There have been great champions at the Upper Lambourn seat of power called Uplands. The names of Bula, Pendil, Midnight Court and Lanzarote still reverberate around this sport long after the sound of their labours ceased to be heard in the Valley of the Racehorse.
Yet it is for great Grand National losers that Uplands is also recognised. Two horses have emerged from these premises to refute the simpleton's notion that no one remembers who finished second. Crisp, in a colossal National of 1973, was probably the most notable runner-up in competition since Goliath, and, two years ago, Suny Bay also transported 12st into second place over terrain which should have given him trench foot. Their names will forever be branded into the race.
Indeed, Suny Bay attempts to add to the legend tomorrow week when he participates in his fourth consecutive National. The old boy has finished second twice (to Lord Gyllene in 1997 and Earth Summit in 1998) and 13th last year and if there is one horse deserved of the gods smoothing a tranquil path it is the 11-year-old.
Uplands is now a faded kingdom, but then it was always an unsustainable story. When the racing monolith Fred Winter moved in there in 1964 he was gifted an American horse called Jay Trump. He won the next National and Winter also won the one after that with Anglo.
Winter saddled another foreigner at Liverpool in 1973, when they made the Australian-bred Crisp 9-1 joint-favourite with the young handicapper Red Rum. A total of 38 runnners went to post for what was an exhibition National. Crisp produced jumping to match his name and was 30 lengths clear at one point before the fates began whistling around his ears.
As he started to roll with fatigue approaching the 30th and final fence, Winter turned to the huge gelding's owner, Sir Chester Manifold, in the stands. "I'm afraid, Sir Chester," he said, "we are going to be beaten."
Red Rum was late on the stage, twiddling his moustache, and completed the villainy by three-quarters of a length. L'Escargot, the Gold Cup winner and subsequent National victor, was 25 lengths away in third. The track record had been beaten by almost 20 seconds.
Suny Bay was a participant in the slowest National 25 years later, but that does not demean him. A total of 37 runners set off that year and just six, one of them remounted, made it back. It had the feel of a valedictory performance by all that completed. Certainly, Suny Bay has this season been a hollow representation of what has gone before. He was pulled up on his only chase start, in the Hennessy Gold Cup, a race he won two years ago, and was fifth of seven over hurdles at Doncaster this month. The grey's record and colour mean he will be backed, but form students will not be quite so compelled.
In addition, it seems unlikely you will find connections of the horse jostling in the queue to the layers. "He's been round there three times and, while it might be asking a little too much to go back there again, he's fine and we'll try our luck," Simon Sherwood, Suny Bay's trainer, said yesterday. "There are not that many races left in him and, as he hasn't yet thrown in the towel totally, we'll give it another shot.

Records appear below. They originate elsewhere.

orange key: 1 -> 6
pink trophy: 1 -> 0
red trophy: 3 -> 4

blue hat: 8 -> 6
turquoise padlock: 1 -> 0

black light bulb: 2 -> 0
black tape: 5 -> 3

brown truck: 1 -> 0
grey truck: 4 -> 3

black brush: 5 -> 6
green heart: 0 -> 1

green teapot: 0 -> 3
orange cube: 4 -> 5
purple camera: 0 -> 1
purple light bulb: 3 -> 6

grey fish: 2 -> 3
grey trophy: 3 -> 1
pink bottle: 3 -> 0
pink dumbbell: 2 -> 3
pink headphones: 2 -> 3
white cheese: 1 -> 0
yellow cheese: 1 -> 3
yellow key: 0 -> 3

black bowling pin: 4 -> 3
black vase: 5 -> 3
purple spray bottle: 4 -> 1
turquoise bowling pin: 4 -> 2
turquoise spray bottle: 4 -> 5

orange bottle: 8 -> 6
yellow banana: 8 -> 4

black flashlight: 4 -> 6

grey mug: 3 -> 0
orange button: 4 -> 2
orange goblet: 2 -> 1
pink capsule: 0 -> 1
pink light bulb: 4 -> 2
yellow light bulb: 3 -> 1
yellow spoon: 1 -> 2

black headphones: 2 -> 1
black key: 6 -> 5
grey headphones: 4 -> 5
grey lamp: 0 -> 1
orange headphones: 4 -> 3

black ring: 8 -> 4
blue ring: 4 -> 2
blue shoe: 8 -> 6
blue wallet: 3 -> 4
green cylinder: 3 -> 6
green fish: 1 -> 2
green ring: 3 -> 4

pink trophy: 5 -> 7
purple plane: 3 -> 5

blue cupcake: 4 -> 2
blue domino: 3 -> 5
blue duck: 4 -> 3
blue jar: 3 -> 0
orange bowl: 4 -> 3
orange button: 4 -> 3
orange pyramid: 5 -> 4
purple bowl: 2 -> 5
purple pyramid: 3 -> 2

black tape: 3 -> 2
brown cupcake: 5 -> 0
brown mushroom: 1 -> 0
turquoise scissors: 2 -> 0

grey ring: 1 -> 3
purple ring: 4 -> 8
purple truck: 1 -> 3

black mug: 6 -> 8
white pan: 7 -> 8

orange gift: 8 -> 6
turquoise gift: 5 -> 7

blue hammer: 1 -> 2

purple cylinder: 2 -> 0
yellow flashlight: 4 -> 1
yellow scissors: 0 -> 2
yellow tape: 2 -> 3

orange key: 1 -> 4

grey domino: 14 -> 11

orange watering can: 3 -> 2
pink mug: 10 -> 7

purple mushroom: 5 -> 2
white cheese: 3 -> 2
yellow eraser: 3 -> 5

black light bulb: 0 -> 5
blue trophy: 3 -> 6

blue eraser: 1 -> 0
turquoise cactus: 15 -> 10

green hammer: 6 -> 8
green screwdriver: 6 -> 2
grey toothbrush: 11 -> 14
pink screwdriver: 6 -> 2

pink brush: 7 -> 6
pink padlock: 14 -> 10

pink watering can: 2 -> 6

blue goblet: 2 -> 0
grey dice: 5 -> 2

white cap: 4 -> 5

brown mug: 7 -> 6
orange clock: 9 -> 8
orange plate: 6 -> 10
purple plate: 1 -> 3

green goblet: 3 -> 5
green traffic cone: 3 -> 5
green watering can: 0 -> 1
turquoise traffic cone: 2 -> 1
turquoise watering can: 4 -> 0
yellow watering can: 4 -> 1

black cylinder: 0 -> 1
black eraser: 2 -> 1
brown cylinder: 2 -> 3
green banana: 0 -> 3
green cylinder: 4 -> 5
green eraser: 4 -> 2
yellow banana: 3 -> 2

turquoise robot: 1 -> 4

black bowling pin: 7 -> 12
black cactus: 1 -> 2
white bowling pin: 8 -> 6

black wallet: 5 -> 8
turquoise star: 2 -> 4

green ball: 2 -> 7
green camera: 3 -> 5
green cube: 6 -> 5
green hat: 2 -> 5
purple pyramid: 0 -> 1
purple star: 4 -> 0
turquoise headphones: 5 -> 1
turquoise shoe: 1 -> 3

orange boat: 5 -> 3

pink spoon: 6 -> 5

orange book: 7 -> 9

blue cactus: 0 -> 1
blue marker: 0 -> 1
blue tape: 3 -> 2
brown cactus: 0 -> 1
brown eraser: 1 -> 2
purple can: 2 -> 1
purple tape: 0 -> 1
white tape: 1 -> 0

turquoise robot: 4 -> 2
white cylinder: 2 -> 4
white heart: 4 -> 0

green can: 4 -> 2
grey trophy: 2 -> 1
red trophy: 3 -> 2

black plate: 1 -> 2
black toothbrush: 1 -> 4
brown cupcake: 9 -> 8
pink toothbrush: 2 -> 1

"There are hardly any races he can run in. It was virtually the Gold Cup or that [hurdles race] and it would have been pointless running at Cheltenham as he's not quick enough any more. There's a big difference between running in a hurdle and around Liverpool, but he ran to the line that day and that was all we wanted to see.
"He's like any other horse in that he shows enthusiasm at home but you have to see if he has weighed it all up on the race-track. Unfortunately, it's not a position you can improvise at home and the race will tell."
Suny Bay does not have to tell us anything any more. This will be the 25th race of his National Hunt career and almost certainly the last. We must wish him, like them all, safe passage. We must hope dearly that he has not used up all his luck.